[Records from a data source]
++++++++++

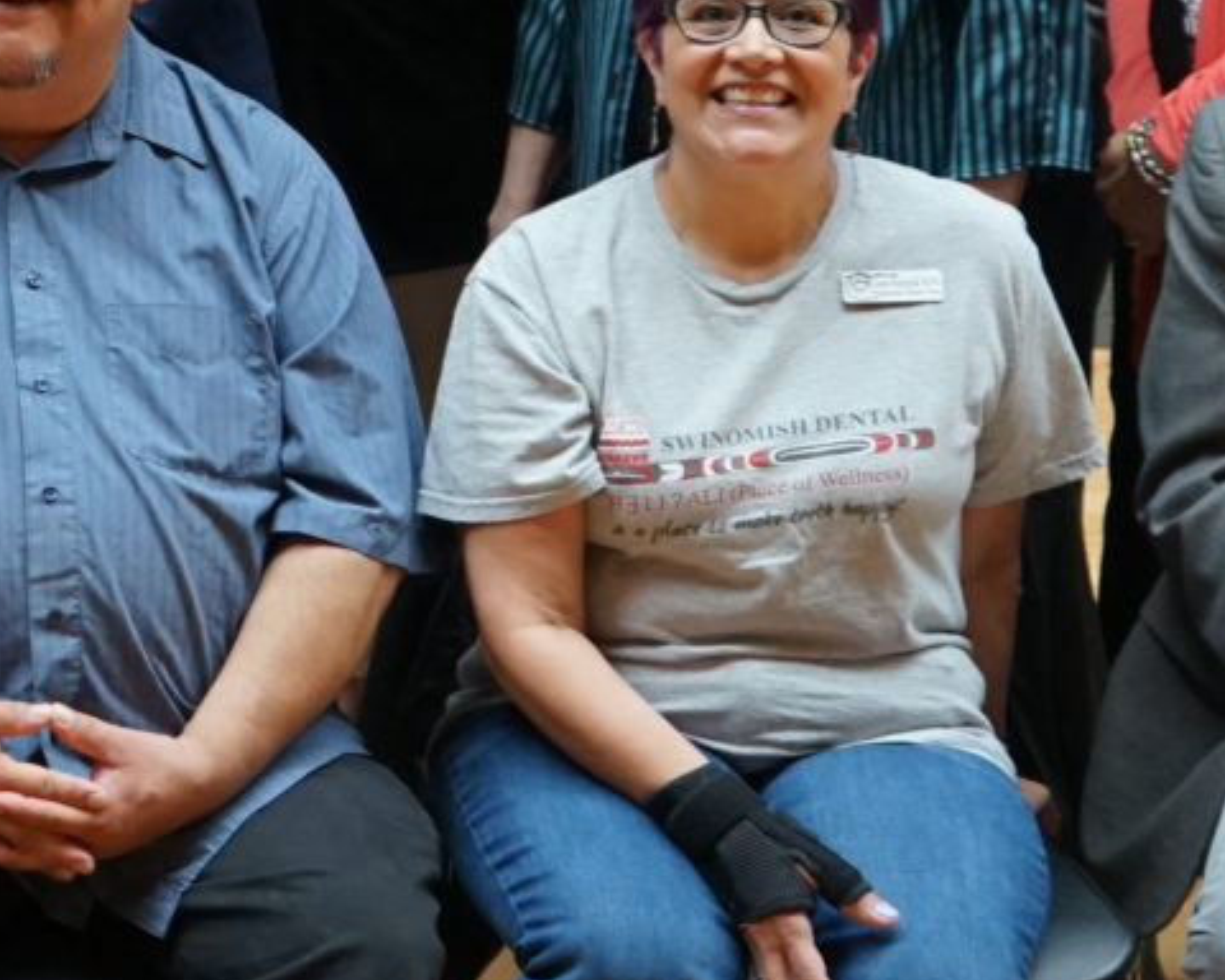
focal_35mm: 120
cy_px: 45
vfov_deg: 12.7
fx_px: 4351
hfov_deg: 15.1
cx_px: -490
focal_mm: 30
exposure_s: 1/160
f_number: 4
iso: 1600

++++++++++

- _Requirement_
Exact output of each line above is wanted, without the pictures.

- _Result of the exercise_
focal_35mm: 120
cy_px: 45
vfov_deg: 12.7
fx_px: 4351
hfov_deg: 15.1
cx_px: -490
focal_mm: 30
exposure_s: 1/160
f_number: 4
iso: 1600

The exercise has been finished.